WASHINGTON -- In the days following what was, statistically, the worst start of his career, Noah Syndergaard did not alter his routine in any dramatic way. He may have spent a bit more time than usual with a baseball in his hand, trying to do as much as possible to avoid another blowup. The actual differences between that 10-run outing against the Cubs and Monday’s seven scoreless innings at Nationals Park were also subtle.
On the mound, Syndergaard did his best to stay hyper-aware of his body. He tried to keep his upper half “loose,” while still lining himself up with home plate for as long as possible. Syndergaard's goal was to throw with maximum effort, but only feel like he was pitching at 90 percent, which is only possible if his mechanics are in sync.
In both that regard and the box score, Syndergaard succeeded. During a 7-3 win over the Nationals, he struck out 10, allowed three hits and walked no one. Syndergaard needed only 90 pitches to complete his seven innings, keeping the Mets’ playoff hopes flickering while offering ample evidence that his previous start was nothing more than an aberration.
“I just think it was, ‘I’m not going to let it happen twice,’” manager Mickey Callaway said. “You could see it in his eyes. It felt like that in between starts. He wasn’t happy with what happened the last outing, and he comes out today and steps up huge.”
After allowing a Trea Turner single to open the first inning, Syndergaard retired 16 straight batters before ceding his second hit. Syndergaard, who leads the Majors in fastball velocity this season, averaged 99 mph on both his four- and two-seam variations. He mixed in his customary trio of secondary pitches, generating most of his swings-and-misses with those, relying on them more heavily as the game crept into the late afternoon.
By that time, the Mets had pulled well ahead of the Nationals thanks to a two-run rally in the second inning in which Joe Panik and Rene Rivera knocked in runs, and a five-run outburst in the fourth that was highlighted by Jeff McNeil’s two-run homer.
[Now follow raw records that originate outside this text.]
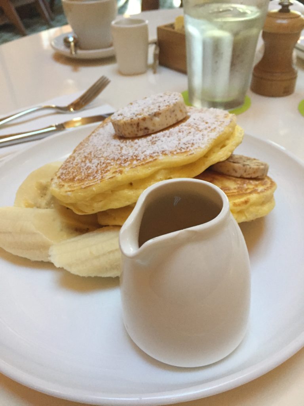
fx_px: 340
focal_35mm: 29
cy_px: 203
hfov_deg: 48.2
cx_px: 152
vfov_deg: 61.7
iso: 250
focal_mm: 4.15
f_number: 2.2
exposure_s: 1/30
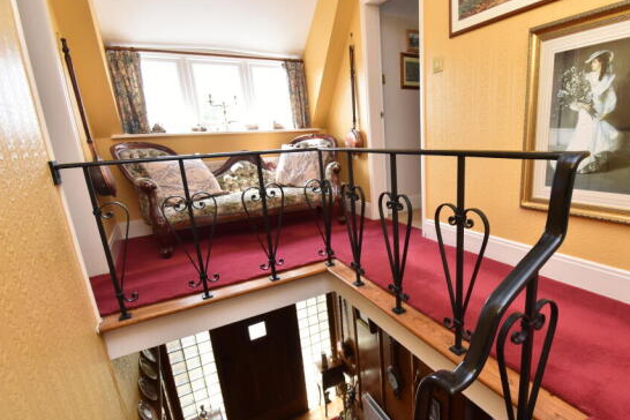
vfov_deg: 67.4
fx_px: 315
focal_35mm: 18
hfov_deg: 89.2
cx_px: 369
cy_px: 209
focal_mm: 10
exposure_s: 1/100
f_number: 7.1
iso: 800
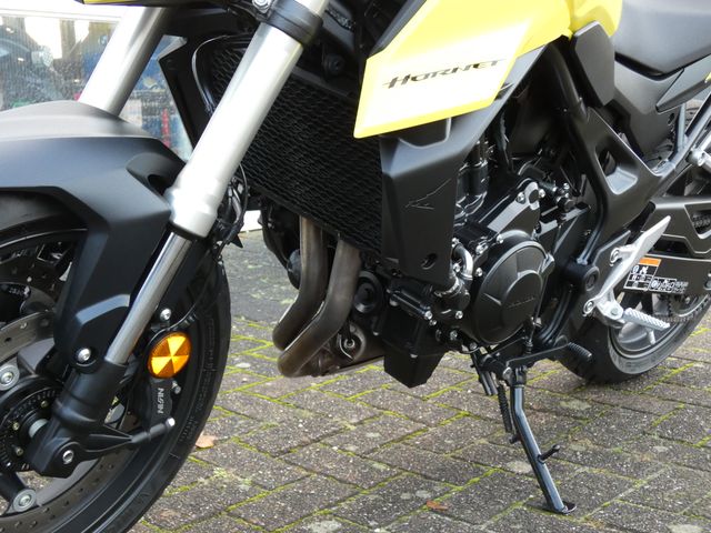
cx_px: 356
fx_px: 986
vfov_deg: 30.3
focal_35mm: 48
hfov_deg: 39.7
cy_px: 266
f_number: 3.8
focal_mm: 8.6
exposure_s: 1/80
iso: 500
The Mets wound up with the same number of runs -- seven -- that they scored in Syndergaard’s last start. This time, though, seven runs proved more than enough.
“Over the course of the season, you’re going to see some weird things happen,” outfielder Brandon Nimmo said of Syndergaard’s previous start, when he gave up nine hits, three of them home runs. “Guys are inevitably going to have a game or two like that.”
Although Syndergaard mostly agreed, trying not to consider his 10-run blowup as anything more than a fluke, he did use it as motivation to stay more focused on his body during Monday’s outing. Throughout his career, mechanical issues have often troubled him. Even during a recent stretch of eight consecutive quality starts, Syndergaard said his mechanics -- and, in turn, his comfort level on the mound -- were not where he needed them to be.
So Syndergaard remained mindful of all that throughout his outing against the Nationals, focusing in particular on staying loose and athletic. When he succeeds, it becomes easier for him not just to throw strikes, but to control the ball within the zone. It becomes easier for Syndergaard to generate swinging strikes and soft contact and the like -- all the things he so desperately tried to accomplish in that last start, too.
Most important, it becomes easier for Syndergaard to repeat that sort of thing week after week, month after month.
“It’s all about how you can have a short-term memory,” Syndergaard said. “Forget, and move on.”